China has not accepted a ruling denying its claim to energy-rich territory in the South China Sea. It may heighten tensions in the area

The untapped East Natuna gas- and oilfield in Indonesian waters could become the next flash point in the South China Sea following the comprehensive setback that China received in the ruling by the Permanent Court of Arbitration in mid-July.

China continues to claim the field, and others, in defiance of the ruling that clearly asserts neighbouring nations' rights under their respective Exclusive Economic Zones. Indeed, it declared the 497-page ruling "a mere scrap of paper".

China's defiance creates problems for ExxonMobil, which shares exploration rights in East Natuna with Pertamina, and other American operators active in the disputed waters. The US can be expected to back American companies in the event of any breach of the UN Convention on the Law of the Sea, which was fundamentally reasserted in the 12 July ruling.

ExxonMobil has a working interest in 10 platforms in five fields in the South China Sea, including East Natuna. But China has made it clear it intends to ignore the ruling after calling into question the competence and integrity of the tribunal, even implying its members may have been bribed.

Mounting tensions over East Natuna would be problematic for ExxonMobil. It's currently pursuing opportunities for pipeline and liquefied natural gas in China, where it signed long-term deals with PetroChina and Sinopec.

Contested sovereignty

Ian Storey, a strategic authority at the Singapore-based Institute of South East Asian Studies, told a packed seminar immediately after the ruling, that China had been put on the defensive. "China cannot legally claim ownership of resources overlapping 9-dash line," he said. (The 9-dash line defines China's version of its ownership of the South China Sea based on "historic rights" that were rejected by the tribunal.)

East Natuna is highly strategic. As well as being the largest untapped natural gasfield in Asia, it is estimated to hold around 0.5bn barrels of crude oil and is seen as an important source for the Trans-Asean Gas Pipeline project. The field is bordered by Malaysia, Indonesia, Brunei, Thailand and Vietnam as well as China.

China, however, continues to consider East Natuna to be up for grabs, whether on its own account or in partnership with other countries. As Storey points out, immediately following the ruling the government issued a white paper that reiterated in effect its sovereignty over the resources.

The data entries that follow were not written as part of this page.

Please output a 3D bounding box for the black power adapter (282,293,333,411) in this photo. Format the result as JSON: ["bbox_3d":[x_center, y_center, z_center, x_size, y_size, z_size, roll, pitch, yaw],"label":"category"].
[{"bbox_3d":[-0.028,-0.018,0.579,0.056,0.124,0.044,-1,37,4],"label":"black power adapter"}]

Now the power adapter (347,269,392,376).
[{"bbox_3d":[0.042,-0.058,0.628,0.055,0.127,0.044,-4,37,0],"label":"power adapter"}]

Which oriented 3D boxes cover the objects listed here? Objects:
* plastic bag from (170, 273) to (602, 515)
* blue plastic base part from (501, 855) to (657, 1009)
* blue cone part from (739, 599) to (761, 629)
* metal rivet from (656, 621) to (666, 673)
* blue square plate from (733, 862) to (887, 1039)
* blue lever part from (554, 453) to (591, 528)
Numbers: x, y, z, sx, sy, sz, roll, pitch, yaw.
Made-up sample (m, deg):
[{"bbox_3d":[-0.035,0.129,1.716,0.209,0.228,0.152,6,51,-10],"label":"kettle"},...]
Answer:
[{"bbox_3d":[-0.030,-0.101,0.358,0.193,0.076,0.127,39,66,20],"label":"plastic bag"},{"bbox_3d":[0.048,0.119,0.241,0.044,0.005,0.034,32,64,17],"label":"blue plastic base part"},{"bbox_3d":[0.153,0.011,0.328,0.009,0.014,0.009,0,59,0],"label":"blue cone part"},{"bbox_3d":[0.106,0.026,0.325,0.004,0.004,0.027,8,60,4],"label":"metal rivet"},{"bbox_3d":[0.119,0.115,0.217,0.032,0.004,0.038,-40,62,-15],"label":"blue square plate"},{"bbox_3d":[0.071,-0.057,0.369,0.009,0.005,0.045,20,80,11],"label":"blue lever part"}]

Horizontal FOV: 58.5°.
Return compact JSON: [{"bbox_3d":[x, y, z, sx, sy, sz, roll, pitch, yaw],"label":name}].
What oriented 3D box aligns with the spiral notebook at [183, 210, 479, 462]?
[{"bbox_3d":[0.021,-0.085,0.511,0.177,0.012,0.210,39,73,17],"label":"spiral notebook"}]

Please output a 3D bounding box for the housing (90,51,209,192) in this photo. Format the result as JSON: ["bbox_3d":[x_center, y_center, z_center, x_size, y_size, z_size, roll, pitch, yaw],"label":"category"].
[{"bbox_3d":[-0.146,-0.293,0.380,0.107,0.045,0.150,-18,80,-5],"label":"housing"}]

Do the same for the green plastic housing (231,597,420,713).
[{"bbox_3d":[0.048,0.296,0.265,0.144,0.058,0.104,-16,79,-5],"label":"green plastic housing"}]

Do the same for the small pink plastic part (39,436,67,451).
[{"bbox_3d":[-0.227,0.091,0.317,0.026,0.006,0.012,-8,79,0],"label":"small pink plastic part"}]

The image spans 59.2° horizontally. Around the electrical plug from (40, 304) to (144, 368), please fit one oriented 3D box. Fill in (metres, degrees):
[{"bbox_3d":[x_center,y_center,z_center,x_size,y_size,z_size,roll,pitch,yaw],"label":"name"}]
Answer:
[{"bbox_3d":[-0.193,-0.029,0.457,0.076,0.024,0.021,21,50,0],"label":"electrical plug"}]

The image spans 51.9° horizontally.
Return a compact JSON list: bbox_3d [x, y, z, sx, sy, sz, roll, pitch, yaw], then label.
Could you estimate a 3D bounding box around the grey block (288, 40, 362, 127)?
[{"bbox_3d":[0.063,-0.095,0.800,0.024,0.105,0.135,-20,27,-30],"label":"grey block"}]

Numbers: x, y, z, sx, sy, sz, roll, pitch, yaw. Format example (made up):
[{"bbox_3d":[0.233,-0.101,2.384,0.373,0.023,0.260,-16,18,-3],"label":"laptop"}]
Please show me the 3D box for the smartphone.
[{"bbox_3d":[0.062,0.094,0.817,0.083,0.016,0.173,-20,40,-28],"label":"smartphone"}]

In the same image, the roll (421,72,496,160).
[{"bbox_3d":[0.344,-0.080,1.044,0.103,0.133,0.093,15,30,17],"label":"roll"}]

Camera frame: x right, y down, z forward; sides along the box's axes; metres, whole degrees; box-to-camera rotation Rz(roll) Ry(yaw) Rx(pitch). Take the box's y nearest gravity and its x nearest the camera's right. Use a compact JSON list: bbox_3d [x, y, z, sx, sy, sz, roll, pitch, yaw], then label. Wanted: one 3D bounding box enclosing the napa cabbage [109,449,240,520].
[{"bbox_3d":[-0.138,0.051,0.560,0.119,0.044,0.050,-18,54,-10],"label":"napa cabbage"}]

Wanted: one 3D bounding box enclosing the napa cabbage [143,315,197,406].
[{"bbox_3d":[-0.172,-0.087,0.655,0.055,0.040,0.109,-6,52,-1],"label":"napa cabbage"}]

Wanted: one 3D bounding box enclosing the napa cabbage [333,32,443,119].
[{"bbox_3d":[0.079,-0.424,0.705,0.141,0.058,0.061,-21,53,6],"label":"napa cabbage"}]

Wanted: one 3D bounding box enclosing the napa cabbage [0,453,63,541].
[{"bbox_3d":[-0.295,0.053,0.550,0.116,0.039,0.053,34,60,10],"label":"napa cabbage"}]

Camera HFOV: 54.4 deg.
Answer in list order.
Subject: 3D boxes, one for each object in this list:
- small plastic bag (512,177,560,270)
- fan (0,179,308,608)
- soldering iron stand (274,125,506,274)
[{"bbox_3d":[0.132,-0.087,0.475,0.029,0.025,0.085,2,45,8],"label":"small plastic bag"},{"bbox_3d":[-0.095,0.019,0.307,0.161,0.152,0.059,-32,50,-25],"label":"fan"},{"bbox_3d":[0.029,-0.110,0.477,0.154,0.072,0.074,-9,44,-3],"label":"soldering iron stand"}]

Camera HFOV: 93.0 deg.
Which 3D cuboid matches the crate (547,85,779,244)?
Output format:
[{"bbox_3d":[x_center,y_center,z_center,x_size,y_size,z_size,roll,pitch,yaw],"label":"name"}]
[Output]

Besides East Natuna, China also claims the resource-rich Paracel archipelago off Vietnam and has a long-running dispute with Hanoi over the sovereignty of the more southerly, potentially hydrocarbon-bearing rocky outcrops known as the Spratlys. In 2014 Beijing deployed an oil rig in disputed waters off the Vietnam coast. A particularly fraught area where in the past Chinese patrol boats have harassed Filipino research vessels, the Spratly Islands have other claimants including the Philippines, Brunei, Malaysia and Taiwan.

The fear now is that, having backed itself into a corner by refusing any compromise, China may elect to underline its claims to sovereignty in the South China Sea with more vigorous action. According to Storey, a worst-case but far from improbable scenario would be an escalation in China's navy and military presence accompanied by a declaration of straight baseline areas around the Spratlys. Worse, he fears a blockade on the Philippines' territories such as the Scarborough Shoal, where China has plans to build man-made islands supporting war ships.

India, which has always supported peaceful negotiation over the South China Sea, may also come into the frame. The country's Oil and Natural Gas Corporation continues to explore for oil in disputed waters over China's objections.

Meantime, there's a question over exactly how rich are the oil and gas deposits in the South China Sea. According to specialist Christopher Len from Singapore's Energy Studies Institute, current assumptions are purely speculative. "The problem is that no party can conduct proper exploration of the region because of the ongoing tensions," he told ABC television late last year. "It is not worth the gamble."